**How to complete this task:**
Can you format each non-blank line of the rows below as a Markdown table with the columns "Line No." and "Content"?

Data to examine below:

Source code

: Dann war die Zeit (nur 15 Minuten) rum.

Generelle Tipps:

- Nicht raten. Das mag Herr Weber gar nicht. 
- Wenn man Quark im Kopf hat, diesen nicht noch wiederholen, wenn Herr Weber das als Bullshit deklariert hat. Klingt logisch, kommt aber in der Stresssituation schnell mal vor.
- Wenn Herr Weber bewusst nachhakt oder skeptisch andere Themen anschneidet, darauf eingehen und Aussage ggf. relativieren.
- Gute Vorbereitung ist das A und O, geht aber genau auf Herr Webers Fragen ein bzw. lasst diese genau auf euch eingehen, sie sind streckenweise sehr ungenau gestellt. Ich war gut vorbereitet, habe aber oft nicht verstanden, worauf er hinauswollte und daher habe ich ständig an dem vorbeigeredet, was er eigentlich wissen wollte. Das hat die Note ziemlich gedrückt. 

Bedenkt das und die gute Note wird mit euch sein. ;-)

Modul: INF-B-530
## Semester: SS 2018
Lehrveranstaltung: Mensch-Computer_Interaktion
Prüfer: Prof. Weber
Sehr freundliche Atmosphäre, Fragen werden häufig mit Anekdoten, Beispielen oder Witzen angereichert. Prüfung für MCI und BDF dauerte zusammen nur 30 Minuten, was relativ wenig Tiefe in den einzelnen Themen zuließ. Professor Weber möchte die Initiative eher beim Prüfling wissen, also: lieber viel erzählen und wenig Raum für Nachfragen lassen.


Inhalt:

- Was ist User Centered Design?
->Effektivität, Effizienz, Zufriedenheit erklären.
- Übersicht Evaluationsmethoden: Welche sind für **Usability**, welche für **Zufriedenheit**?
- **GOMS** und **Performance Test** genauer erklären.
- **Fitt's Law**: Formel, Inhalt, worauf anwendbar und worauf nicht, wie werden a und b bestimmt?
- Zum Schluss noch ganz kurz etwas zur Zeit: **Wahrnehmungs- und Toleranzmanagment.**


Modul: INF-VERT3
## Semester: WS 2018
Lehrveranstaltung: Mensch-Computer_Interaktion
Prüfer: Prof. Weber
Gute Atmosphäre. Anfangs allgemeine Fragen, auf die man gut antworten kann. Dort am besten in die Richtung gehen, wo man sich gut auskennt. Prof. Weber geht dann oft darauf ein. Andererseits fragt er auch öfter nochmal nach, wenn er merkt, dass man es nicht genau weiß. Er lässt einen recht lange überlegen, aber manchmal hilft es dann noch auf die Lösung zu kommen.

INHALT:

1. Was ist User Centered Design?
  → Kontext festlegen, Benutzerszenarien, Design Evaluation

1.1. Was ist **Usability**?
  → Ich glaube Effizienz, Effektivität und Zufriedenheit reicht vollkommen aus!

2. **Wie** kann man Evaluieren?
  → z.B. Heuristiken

End of Data to examine.

**Exercise output:**
| Line No. | Content |
|---|---|
| 1 | Source code |
| 2 | : Dann war die Zeit (nur 15 Minuten) rum. |
| 3 | Generelle Tipps: |
| 4 | - Nicht raten. Das mag Herr Weber gar nicht.  |
| 5 | - Wenn man Quark im Kopf hat, diesen nicht noch wiederholen, wenn Herr Weber das als Bullshit deklariert hat. Klingt logisch, kommt aber in der Stresssituation schnell mal vor. |
| 6 | - Wenn Herr Weber bewusst nachhakt oder skeptisch andere Themen anschneidet, darauf eingehen und Aussage ggf. relativieren. |
| 7 | - Gute Vorbereitung ist das A und O, geht aber genau auf Herr Webers Fragen ein bzw. lasst diese genau auf euch eingehen, sie sind streckenweise sehr ungenau gestellt. Ich war gut vorbereitet, habe aber oft nicht verstanden, worauf er hinauswollte und daher habe ich ständig an dem vorbeigeredet, was er eigentlich wissen wollte. Das hat die Note ziemlich gedrückt.  |
| 8 | Bedenkt das und die gute Note wird mit euch sein. ;-) |
| 9 | Modul: INF-B-530 |
| 10 | ## Semester: SS 2018 |
| 11 | Lehrveranstaltung: Mensch-Computer_Interaktion |
| 12 | Prüfer: Prof. Weber |
| 13 | Sehr freundliche Atmosphäre, Fragen werden häufig mit Anekdoten, Beispielen oder Witzen angereichert. Prüfung für MCI und BDF dauerte zusammen nur 30 Minuten, was relativ wenig Tiefe in den einzelnen Themen zuließ. Professor Weber möchte die Initiative eher beim Prüfling wissen, also: lieber viel erzählen und wenig Raum für Nachfragen lassen. |
| 14 | Inhalt: |
| 15 | - Was ist User Centered Design? |
| 16 | ->Effektivität, Effizienz, Zufriedenheit erklären. |
| 17 | - Übersicht Evaluationsmethoden: Welche sind für **Usability**, welche für **Zufriedenheit**? |
| 18 | - **GOMS** und **Performance Test** genauer erklären. |
| 19 | - **Fitt's Law**: Formel, Inhalt, worauf anwendbar und worauf nicht, wie werden a und b bestimmt? |
| 20 | - Zum Schluss noch ganz kurz etwas zur Zeit: **Wahrnehmungs- und Toleranzmanagment.** |
| 21 | Modul: INF-VERT3 |
| 22 | ## Semester: WS 2018 |
| 23 | Lehrveranstaltung: Mensch-Computer_Interaktion |
| 24 | Prüfer: Prof. Weber |
| 25 | Gute Atmosphäre. Anfangs allgemeine Fragen, auf die man gut antworten kann. Dort am besten in die Richtung gehen, wo man sich gut auskennt. Prof. Weber geht dann oft darauf ein. Andererseits fragt er auch öfter nochmal nach, wenn er merkt, dass man es nicht genau weiß. Er lässt einen recht lange überlegen, aber manchmal hilft es dann noch auf die Lösung zu kommen. |
| 26 | INHALT: |
| 27 | 1. Was ist User Centered Design? |
| 28 |   → Kontext festlegen, Benutzerszenarien, Design Evaluation |
| 29 | 1.1. Was ist **Usability**? |
| 30 |   → Ich glaube Effizienz, Effektivität und Zufriedenheit reicht vollkommen aus! |
| 31 | 2. **Wie** kann man Evaluieren? |
| 32 |   → z.B. Heuristiken |